Von der Stützpunktvereinsarbeit des WTSV haben viele hundert Menschen profitiert. „Ständig“, so Bott, „sprühte Ola vor Ideen für neue Kurse.“ Unter anderem wurden für die Zielgruppe Menschen mit Einwanderungsgeschichte ein Karatekurs für Senior*innen und ein Kurs zum Fahrradfahren Lernen für Frauen ins Leben gerufen. Auch ein Fahrradkurs für Kinder, ein Judokurs und ein Jiu-Jitsu-Kurs. Die einzelnen Abteilungen unterstützten mit Trainer*innen, Material und Hallenzeiten/Sportplätzen. Aber nicht nur einzelne Sportangebote wurden auf die Beine gestellt, sondern auch interkulturelle Sportfeste gefeiert und für Kinder ein kostenloses Fußball-Camp in Kooperation mit der Arche initiiert.

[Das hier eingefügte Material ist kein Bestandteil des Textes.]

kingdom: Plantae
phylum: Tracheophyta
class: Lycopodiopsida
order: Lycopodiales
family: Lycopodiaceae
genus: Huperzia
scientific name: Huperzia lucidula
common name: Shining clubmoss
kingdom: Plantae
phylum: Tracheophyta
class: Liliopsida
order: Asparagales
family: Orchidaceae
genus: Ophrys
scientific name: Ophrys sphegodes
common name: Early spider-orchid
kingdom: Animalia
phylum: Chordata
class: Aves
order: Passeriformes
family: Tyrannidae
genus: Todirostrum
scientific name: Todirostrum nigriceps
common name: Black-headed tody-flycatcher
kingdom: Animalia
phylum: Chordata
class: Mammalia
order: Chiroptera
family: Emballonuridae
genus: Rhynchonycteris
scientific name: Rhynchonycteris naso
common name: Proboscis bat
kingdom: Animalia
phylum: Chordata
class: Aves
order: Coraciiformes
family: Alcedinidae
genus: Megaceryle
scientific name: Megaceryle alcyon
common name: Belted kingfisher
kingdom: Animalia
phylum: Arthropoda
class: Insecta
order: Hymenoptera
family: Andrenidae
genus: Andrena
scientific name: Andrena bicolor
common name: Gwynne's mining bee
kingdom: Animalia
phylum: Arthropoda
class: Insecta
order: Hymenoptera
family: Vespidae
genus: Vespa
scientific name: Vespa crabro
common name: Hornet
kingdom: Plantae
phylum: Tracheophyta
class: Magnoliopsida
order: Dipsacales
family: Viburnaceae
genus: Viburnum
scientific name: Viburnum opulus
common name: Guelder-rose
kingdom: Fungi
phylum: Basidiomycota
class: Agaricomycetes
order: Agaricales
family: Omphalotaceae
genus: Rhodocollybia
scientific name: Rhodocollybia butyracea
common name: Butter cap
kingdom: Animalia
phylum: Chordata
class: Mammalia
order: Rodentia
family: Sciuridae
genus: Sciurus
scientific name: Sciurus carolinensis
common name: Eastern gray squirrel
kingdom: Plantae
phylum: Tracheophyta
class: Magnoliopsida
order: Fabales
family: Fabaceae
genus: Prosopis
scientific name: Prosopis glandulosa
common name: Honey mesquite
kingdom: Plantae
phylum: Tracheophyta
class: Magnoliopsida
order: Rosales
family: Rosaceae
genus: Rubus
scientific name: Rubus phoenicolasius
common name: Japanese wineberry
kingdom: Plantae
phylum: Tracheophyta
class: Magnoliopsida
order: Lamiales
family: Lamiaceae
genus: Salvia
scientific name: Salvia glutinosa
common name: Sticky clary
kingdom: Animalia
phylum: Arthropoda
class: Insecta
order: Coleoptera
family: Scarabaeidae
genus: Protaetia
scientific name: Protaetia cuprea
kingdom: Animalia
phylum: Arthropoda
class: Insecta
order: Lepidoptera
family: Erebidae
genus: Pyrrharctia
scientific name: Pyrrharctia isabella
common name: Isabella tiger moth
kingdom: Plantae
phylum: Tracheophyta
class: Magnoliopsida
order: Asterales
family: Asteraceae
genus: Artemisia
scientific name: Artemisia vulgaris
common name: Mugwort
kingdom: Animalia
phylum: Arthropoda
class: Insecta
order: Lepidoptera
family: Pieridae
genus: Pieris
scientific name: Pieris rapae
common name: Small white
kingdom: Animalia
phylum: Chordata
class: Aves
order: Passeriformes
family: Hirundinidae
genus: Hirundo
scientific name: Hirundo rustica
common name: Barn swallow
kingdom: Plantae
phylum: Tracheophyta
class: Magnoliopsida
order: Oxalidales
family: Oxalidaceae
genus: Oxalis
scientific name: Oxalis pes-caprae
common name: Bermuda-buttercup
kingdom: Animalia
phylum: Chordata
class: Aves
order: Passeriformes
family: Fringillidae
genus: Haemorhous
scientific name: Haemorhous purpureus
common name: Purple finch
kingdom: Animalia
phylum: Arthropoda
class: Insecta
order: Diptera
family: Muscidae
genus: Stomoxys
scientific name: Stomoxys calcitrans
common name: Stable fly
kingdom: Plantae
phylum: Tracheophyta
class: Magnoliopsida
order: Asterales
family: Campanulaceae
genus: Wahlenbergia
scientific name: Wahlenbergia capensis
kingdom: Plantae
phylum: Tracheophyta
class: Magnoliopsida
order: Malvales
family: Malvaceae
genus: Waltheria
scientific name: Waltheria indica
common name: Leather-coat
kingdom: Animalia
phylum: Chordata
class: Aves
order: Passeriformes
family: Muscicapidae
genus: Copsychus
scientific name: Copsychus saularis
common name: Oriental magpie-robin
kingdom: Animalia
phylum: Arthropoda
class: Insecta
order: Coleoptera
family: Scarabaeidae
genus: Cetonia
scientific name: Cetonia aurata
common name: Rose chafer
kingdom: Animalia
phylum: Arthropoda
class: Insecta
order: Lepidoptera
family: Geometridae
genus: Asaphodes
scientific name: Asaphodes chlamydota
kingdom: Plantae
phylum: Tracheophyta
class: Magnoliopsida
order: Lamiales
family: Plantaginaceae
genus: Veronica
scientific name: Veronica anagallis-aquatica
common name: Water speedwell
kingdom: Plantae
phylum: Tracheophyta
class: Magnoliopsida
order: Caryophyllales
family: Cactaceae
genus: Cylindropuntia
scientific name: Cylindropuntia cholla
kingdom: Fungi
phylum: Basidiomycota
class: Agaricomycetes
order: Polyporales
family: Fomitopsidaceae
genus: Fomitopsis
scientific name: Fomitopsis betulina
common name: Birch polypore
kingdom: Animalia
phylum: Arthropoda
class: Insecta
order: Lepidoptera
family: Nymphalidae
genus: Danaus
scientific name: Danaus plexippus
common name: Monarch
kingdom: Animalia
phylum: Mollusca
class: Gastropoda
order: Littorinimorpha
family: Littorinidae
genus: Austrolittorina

Integration, so findet Paluch, beginne immer damit, sich zunächst nicht ausgeschlossen zu fühlen. „Für den Anfang“, betont sie, „ist es gut, wenn die Leute ähnliche Erfahrungen haben wie du. Dann klappt es viel besser, sich gemeinsam in der neuen Umgebung einzufinden.“ Viele ihrer Teilnehmer*innen hätten die deutsche Sprache gelernt, seien viel selbstbewusster geworden. Viele von ihnen hätten auch vor der Flucht ein gutes Leben gehabt, Beruf, Freunde und Familie. Hier in Hamburg in einer Gemeinschaft aktiv Sport zu machen, habe ihnen ein kleines bisschen Heimat zurückgegeben.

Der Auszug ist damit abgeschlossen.